» **Task prompt**
Each line of the data must be written out again verbatim; no image belongs in the copy.

-----

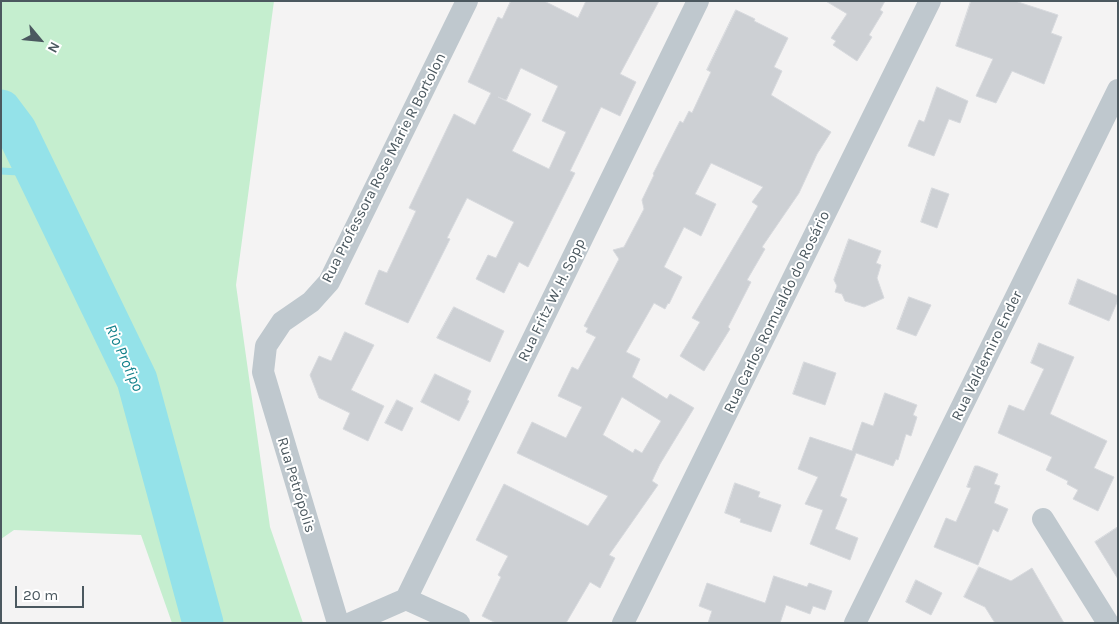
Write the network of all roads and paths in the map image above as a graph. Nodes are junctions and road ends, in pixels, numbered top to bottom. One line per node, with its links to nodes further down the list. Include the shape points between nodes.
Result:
1 (467, 1): 5 (street, Rua Professora Rose Marie R Bortolon, via 329,282 311,302 282,322)
2 (698, 1): 7 (street, Rua Fritz W. H. Sopp)
3 (930, 1): 11 (street, Rua Carlos Romualdo do Rosário)
4 (1118, 90): 12 (street, Rua Valdemiro Ender)
5 (266, 346): 8 (street, Rua Petrópolis, via 262,372)
6 (1043, 519): 13 (street)
7 (406, 598): 9 (street); 10 (street)
8 (338, 623)
9 (351, 623)
10 (459, 623)
11 (623, 623)
12 (855, 623)
13 (1108, 623)

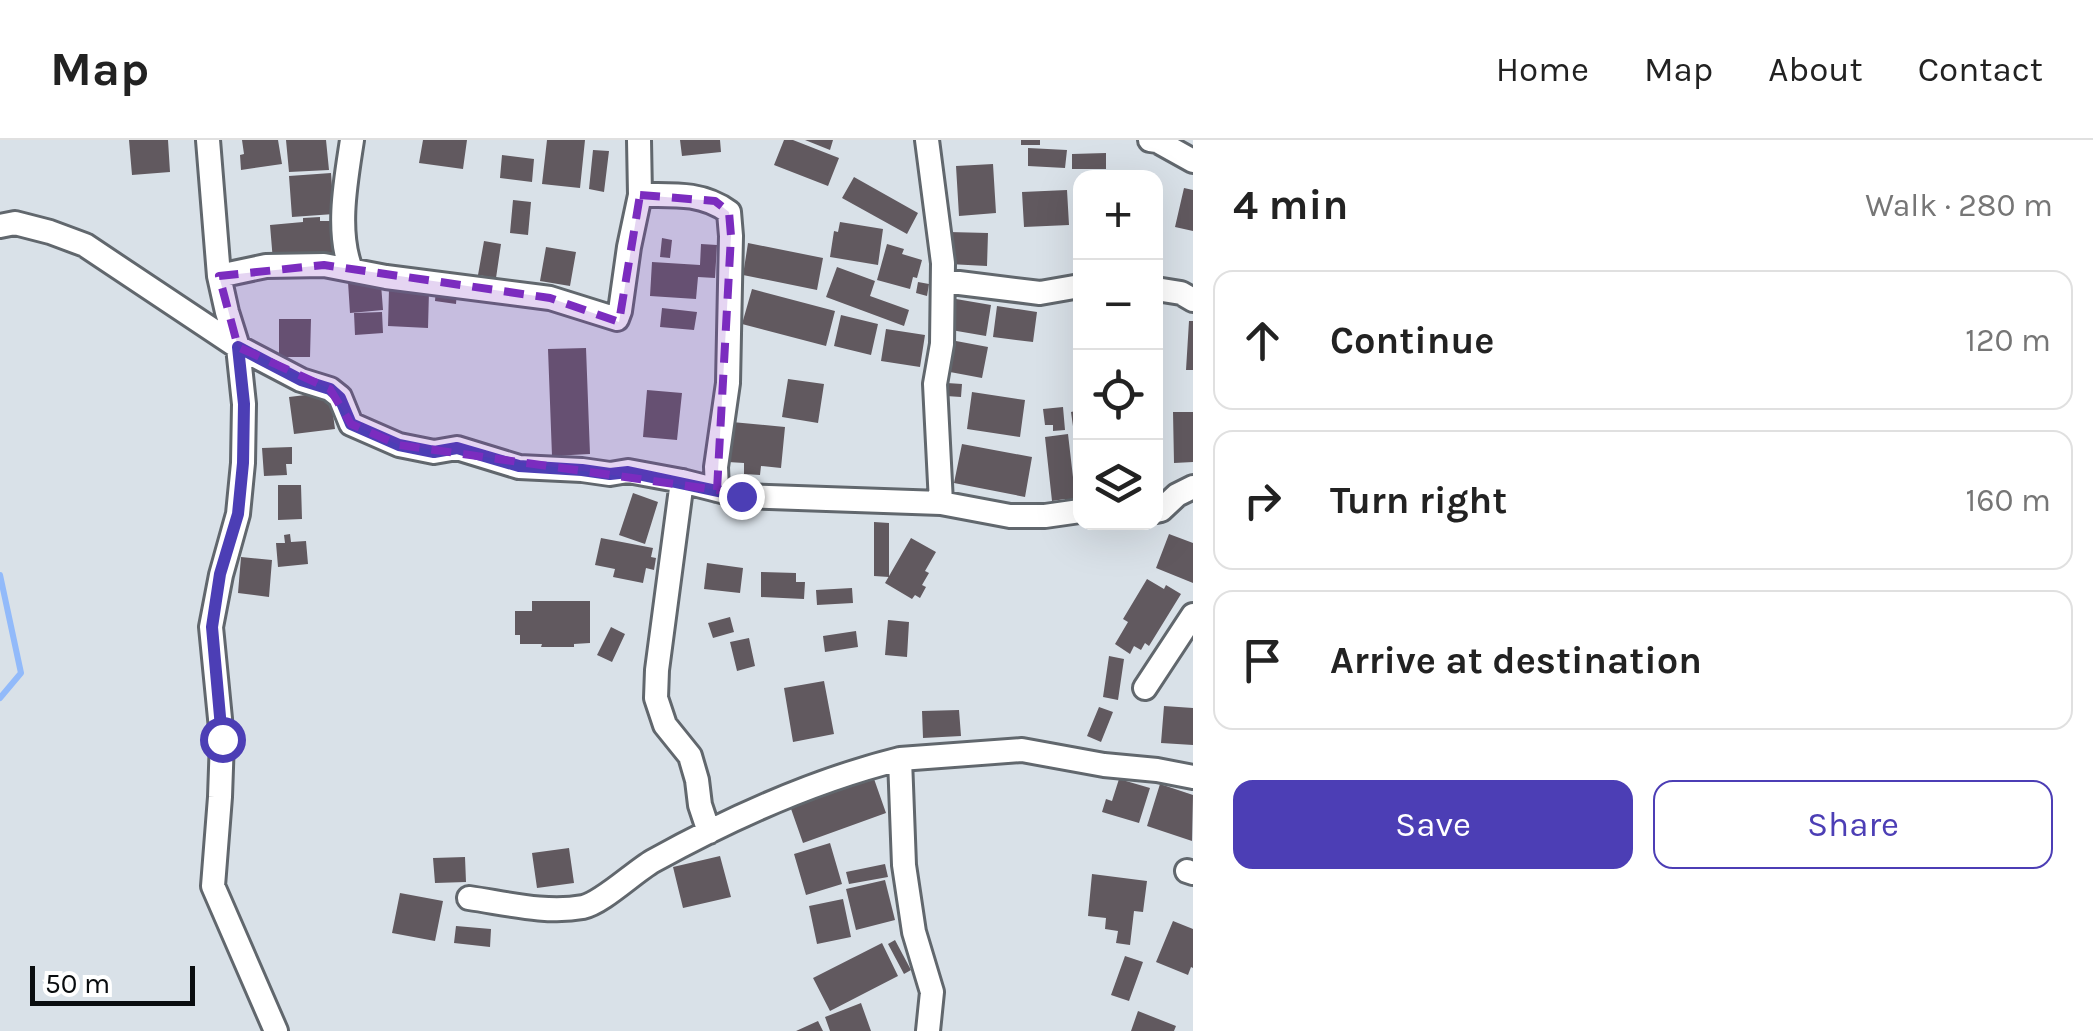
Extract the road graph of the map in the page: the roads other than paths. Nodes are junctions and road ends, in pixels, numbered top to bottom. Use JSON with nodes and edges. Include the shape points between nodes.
{"nodes":[{"id":1,"x":208,"y":140,"type":"edge"},
{"id":2,"x":352,"y":140,"type":"edge"},
{"id":3,"x":639,"y":140,"type":"edge"},
{"id":4,"x":927,"y":140,"type":"edge"},
{"id":5,"x":1150,"y":140,"type":"edge"},
{"id":6,"x":1193,"y":161,"type":"edge"},
{"id":7,"x":640,"y":194,"type":"junction"},
{"id":8,"x":0,"y":226,"type":"edge"},
{"id":9,"x":351,"y":269,"type":"junction"},
{"id":10,"x":219,"y":276,"type":"junction"},
{"id":11,"x":943,"y":280,"type":"junction"},
{"id":12,"x":1073,"y":287,"type":"edge"},
{"id":13,"x":1163,"y":290,"type":"edge"},
{"id":14,"x":1193,"y":300,"type":"edge"},
{"id":15,"x":238,"y":347,"type":"junction"},
{"id":16,"x":682,"y":481,"type":"junction"},
{"id":17,"x":1193,"y":487,"type":"edge"},
{"id":18,"x":717,"y":490,"type":"junction"},
{"id":19,"x":941,"y":504,"type":"junction"},
{"id":20,"x":1163,"y":507,"type":"edge"},
{"id":21,"x":1073,"y":512,"type":"edge"},
{"id":22,"x":1193,"y":615,"type":"edge"},
{"id":23,"x":1144,"y":688,"type":"dead end"},
{"id":24,"x":900,"y":760,"type":"junction"},
{"id":25,"x":1193,"y":777,"type":"edge"},
{"id":26,"x":709,"y":832,"type":"junction"},
{"id":27,"x":469,"y":898,"type":"dead end"},
{"id":28,"x":276,"y":1031,"type":"edge"},
{"id":29,"x":928,"y":1031,"type":"edge"}],
"edges":[{"from":1,"to":10,"type":"street"},
{"from":2,"to":9,"type":"street","via":[[344,216]]},
{"from":3,"to":7,"type":"street"},
{"from":4,"to":11,"type":"street"},
{"from":5,"to":6,"type":"street"},
{"from":7,"to":9,"type":"street","via":[[617,319],[550,298]]},
{"from":7,"to":18,"type":"street","via":[[698,198],[729,212],[728,368]]},
{"from":8,"to":15,"type":"street","via":[[15,223],[86,245]]},
{"from":9,"to":10,"type":"street","via":[[266,266]]},
{"from":10,"to":15,"type":"street"},
{"from":11,"to":12,"type":"street","via":[[1040,293]]},
{"from":11,"to":19,"type":"street","via":[[935,384]]},
{"from":13,"to":14,"type":"street"},
{"from":15,"to":16,"type":"street","via":[[330,389],[351,424],[399,445],[434,452],[457,448],[519,466]]},
{"from":15,"to":28,"type":"street","via":[[244,404],[238,514],[212,627],[222,739],[213,886]]},
{"from":16,"to":18,"type":"street"},
{"from":16,"to":26,"type":"street","via":[[656,698],[665,725],[690,756]]},
{"from":17,"to":20,"type":"street"},
{"from":18,"to":19,"type":"street"},
{"from":19,"to":21,"type":"street","via":[[1010,516]]},
{"from":22,"to":23,"type":"street"},
{"from":24,"to":25,"type":"street","via":[[1022,750]]},
{"from":24,"to":26,"type":"street","via":[[857,770]]},
{"from":24,"to":29,"type":"street","via":[[904,865],[932,992]]},
{"from":26,"to":27,"type":"street","via":[[587,906],[538,908]]}]}
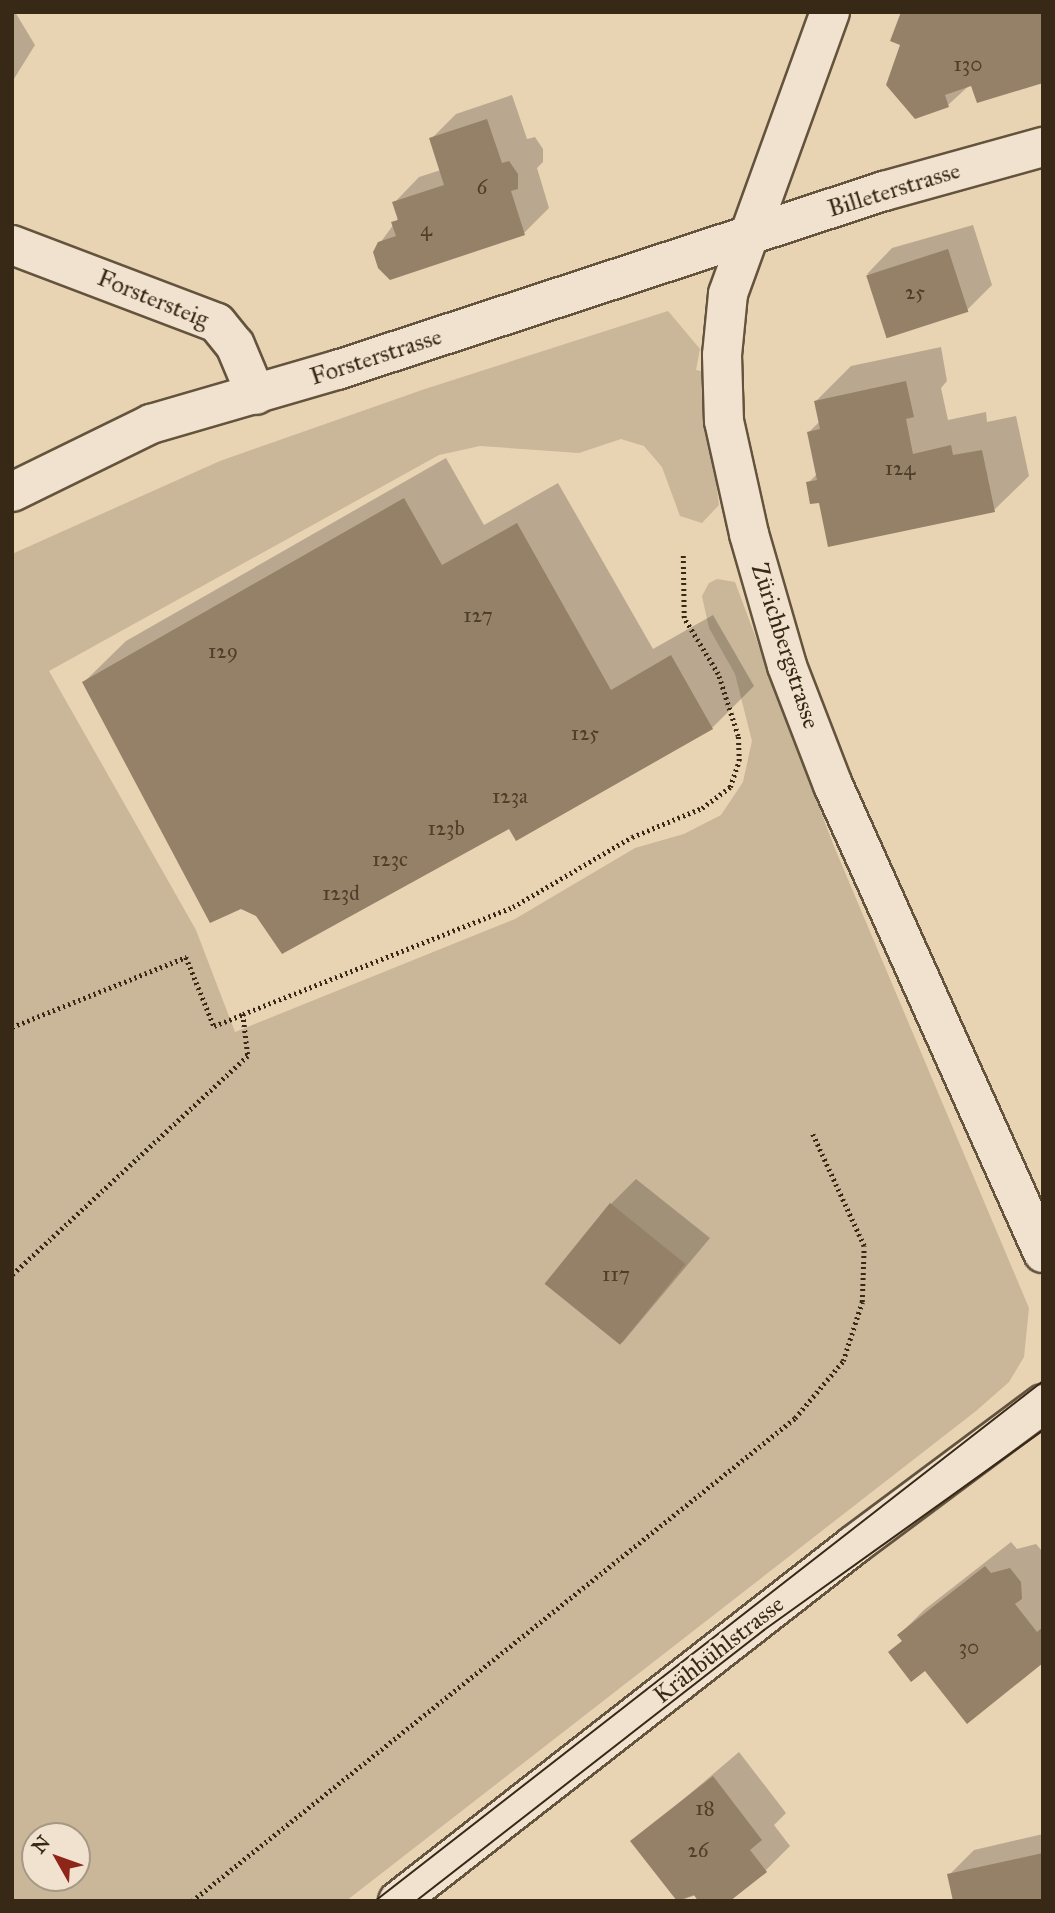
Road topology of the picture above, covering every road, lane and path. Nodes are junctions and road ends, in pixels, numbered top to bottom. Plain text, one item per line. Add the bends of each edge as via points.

-----

» **Finished task**
Write the network of all roads and paths in the map image above as a graph. Nodes are junctions and road ends, in pixels, numbered top to bottom. One line per node, with its links to nodes further down the list. Include the shape points between nodes.
Result:
1 (467, 1): 5 (street, Rua Professora Rose Marie R Bortolon, via 329,282 311,302 282,322)
2 (698, 1): 7 (street, Rua Fritz W. H. Sopp)
3 (930, 1): 11 (street, Rua Carlos Romualdo do Rosário)
4 (1118, 90): 12 (street, Rua Valdemiro Ender)
5 (266, 346): 8 (street, Rua Petrópolis, via 262,372)
6 (1043, 519): 13 (street)
7 (406, 598): 9 (street); 10 (street)
8 (338, 623)
9 (351, 623)
10 (459, 623)
11 (623, 623)
12 (855, 623)
13 (1108, 623)

Extract the road graph of the map in the page: the roads other than paths. Nodes are junctions and road ends, in pixels, numbered top to bottom. Use JSON with nodes and edges. Include the shape points between nodes.
{"nodes":[{"id":1,"x":208,"y":140,"type":"edge"},
{"id":2,"x":352,"y":140,"type":"edge"},
{"id":3,"x":639,"y":140,"type":"edge"},
{"id":4,"x":927,"y":140,"type":"edge"},
{"id":5,"x":1150,"y":140,"type":"edge"},
{"id":6,"x":1193,"y":161,"type":"edge"},
{"id":7,"x":640,"y":194,"type":"junction"},
{"id":8,"x":0,"y":226,"type":"edge"},
{"id":9,"x":351,"y":269,"type":"junction"},
{"id":10,"x":219,"y":276,"type":"junction"},
{"id":11,"x":943,"y":280,"type":"junction"},
{"id":12,"x":1073,"y":287,"type":"edge"},
{"id":13,"x":1163,"y":290,"type":"edge"},
{"id":14,"x":1193,"y":300,"type":"edge"},
{"id":15,"x":238,"y":347,"type":"junction"},
{"id":16,"x":682,"y":481,"type":"junction"},
{"id":17,"x":1193,"y":487,"type":"edge"},
{"id":18,"x":717,"y":490,"type":"junction"},
{"id":19,"x":941,"y":504,"type":"junction"},
{"id":20,"x":1163,"y":507,"type":"edge"},
{"id":21,"x":1073,"y":512,"type":"edge"},
{"id":22,"x":1193,"y":615,"type":"edge"},
{"id":23,"x":1144,"y":688,"type":"dead end"},
{"id":24,"x":900,"y":760,"type":"junction"},
{"id":25,"x":1193,"y":777,"type":"edge"},
{"id":26,"x":709,"y":832,"type":"junction"},
{"id":27,"x":469,"y":898,"type":"dead end"},
{"id":28,"x":276,"y":1031,"type":"edge"},
{"id":29,"x":928,"y":1031,"type":"edge"}],
"edges":[{"from":1,"to":10,"type":"street"},
{"from":2,"to":9,"type":"street","via":[[344,216]]},
{"from":3,"to":7,"type":"street"},
{"from":4,"to":11,"type":"street"},
{"from":5,"to":6,"type":"street"},
{"from":7,"to":9,"type":"street","via":[[617,319],[550,298]]},
{"from":7,"to":18,"type":"street","via":[[698,198],[729,212],[728,368]]},
{"from":8,"to":15,"type":"street","via":[[15,223],[86,245]]},
{"from":9,"to":10,"type":"street","via":[[266,266]]},
{"from":10,"to":15,"type":"street"},
{"from":11,"to":12,"type":"street","via":[[1040,293]]},
{"from":11,"to":19,"type":"street","via":[[935,384]]},
{"from":13,"to":14,"type":"street"},
{"from":15,"to":16,"type":"street","via":[[330,389],[351,424],[399,445],[434,452],[457,448],[519,466]]},
{"from":15,"to":28,"type":"street","via":[[244,404],[238,514],[212,627],[222,739],[213,886]]},
{"from":16,"to":18,"type":"street"},
{"from":16,"to":26,"type":"street","via":[[656,698],[665,725],[690,756]]},
{"from":17,"to":20,"type":"street"},
{"from":18,"to":19,"type":"street"},
{"from":19,"to":21,"type":"street","via":[[1010,516]]},
{"from":22,"to":23,"type":"street"},
{"from":24,"to":25,"type":"street","via":[[1022,750]]},
{"from":24,"to":26,"type":"street","via":[[857,770]]},
{"from":24,"to":29,"type":"street","via":[[904,865],[932,992]]},
{"from":26,"to":27,"type":"street","via":[[587,906],[538,908]]}]}
Road topology of the picture above, covering every road, lane and path. Nodes are junctions and road ends, in pixels, numbered top to bottom. Plain text, one item per line. Add the bends of each edge as via points.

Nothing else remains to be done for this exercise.